An AC excitation power supply is the invisible lifeline for LVDTs, resolvers, and many AC‑powered sensors. When that supply drifts, your position feedback drifts. When it distorts, your control loop hunts. Yet most engineers check the sensor first, not the power feeding it.
I have debugged positioning systems that jittered by half a millimeter, only to find the excitation voltage was 10% low. The sensor was fine; the supply was not. Fixing the root cause—a poorly regulated AC source—solved everything.
How Excitation Quality Affects Your Measurements
AC sensors work by comparing output voltage ratios to the excitation input. If the excitation amplitude changes, the output ratio stays the same, but many measurement systems assume a fixed excitation level. A 5% drop in excitation becomes a 5% error in reported position.
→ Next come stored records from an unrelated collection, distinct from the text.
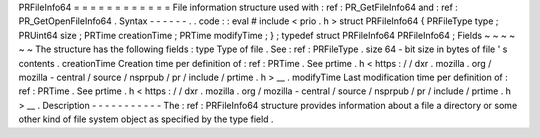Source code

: PRFileInfo64
=
=
=
=
=
=
=
=
=
=
=
=
File
information
structure
used
with
:
ref
:
PR_GetFileInfo64
and
:
ref
:
PR_GetOpenFileInfo64
.
Syntax
-
-
-
-
-
-
.
.
code
:
:
eval
#
include
<
prio
.
h
>
struct
PRFileInfo64
{
PRFileType
type
;
PRUint64
size
;
PRTime
creationTime
;
PRTime
modifyTime
;
}
;
typedef
struct
PRFileInfo64
PRFileInfo64
;
Fields
~
~
~
~
~
~
The
structure
has
the
following
fields
:
type
Type
of
file
.
See
:
ref
:
PRFileType
.
size
64
-
bit
size
in
bytes
of
file
'
s
contents
.
creationTime
Creation
time
per
definition
of
:
ref
:
PRTime
.
See
prtime
.
h
<
https
:
/
/
dxr
.
mozilla
.
org
/
mozilla
-
central
/
source
/
nsprpub
/
pr
/
include
/
prtime
.
h
>
__
.
modifyTime
Last
modification
time
per
definition
of
:
ref
:
PRTime
.
See
prtime
.
h
<
https
:
/
/
dxr
.
mozilla
.
org
/
mozilla
-
central
/
source
/
nsprpub
/
pr
/
include
/
prtime
.
h
>
__
.
Description
-
-
-
-
-
-
-
-
-
-
-
The
:
ref
:
PRFileInfo64
structure
provides
information
about
a
file
a
directory
or
some
other
kind
of
file
system
object
as
specified
by
the
type
field
.
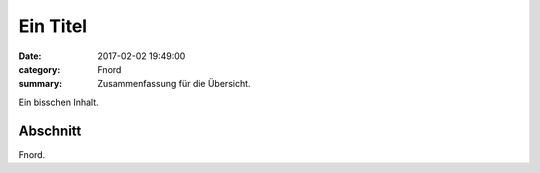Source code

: Ein Titel
#########

:date: 2017-02-02 19:49:00
:category: Fnord
:summary: Zusammenfassung für die Übersicht.

Ein bisschen Inhalt.

Abschnitt
=========

Fnord.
Amplitude stability is the first spec to check. A good AC excitation supply holds output voltage within ±0.5% over line, load, and temperature. Many low‑cost units drift 2–3% as they warm up, or sag 5% under full load. That sag directly translates into sensor error.
Total Harmonic Distortion (THD) is the second factor. An LVDT expects a clean sine wave. Harmonic content, especially third harmonic, shifts the zero crossing and changes the RMS value. A supply with 5% THD introduces position errors that vary with the sensor’s phase angle. For precision applications, THD should stay below 1%.
Frequency stability matters for sensor speed and phase response. A 5% frequency error changes the output voltage of an inductive sensor by roughly the same percentage. For a resolver used in a servo drive, that frequency shift also changes the phase relationship between the excitation and the output signals, potentially causing commutation faults.
Product Introduction: An Excitation Supply That Stays Stable
A purpose‑built AC excitation power supply is not the same as a general‑purpose function generator or a variable transformer. It needs specific features for industrial feedback sensors.
Output voltage range should cover common excitation levels: 2 V, 5 V, 7 V, and 10 V RMS, with fine adjustment via a multi‑turn potentiometer or digital command. The output should be isolated from ground to prevent ground loops in sensor wiring. Isolation voltage of 250 V or more protects the supply if a sensor lead shorts to a motor winding.
Frequency selection should include 400 Hz, 1 kHz, 3 kHz, and 5 kHz—the standard bands for LVDTs and resolvers. A switch or a remote command changes frequency without recalibrating the amplitude. Better units offer frequency tracking, where the supply locks its output to an external reference for multi‑axis systems that need synchronized excitation.
Load regulation matters because a single supply often powers multiple sensors. The supply must maintain voltage within spec from no load to full load. Look for a load regulation figure of 0.1% or better.
Protection features include short‑circuit and overcurrent shutdown, with automatic recovery after the fault clears. Thermal protection prevents damage if the supply runs at high ambient temperatures.
For automated test or production, remote control is essential. An analog input allows external programming of amplitude and frequency. A digital interface (RS‑232 or Ethernet) logs output voltage and current, and provides status flags for over‑temp, overload, and regulation failure.
When the excitation supply is stable, your sensors tell the truth. That stability is worth every dollar of the investment.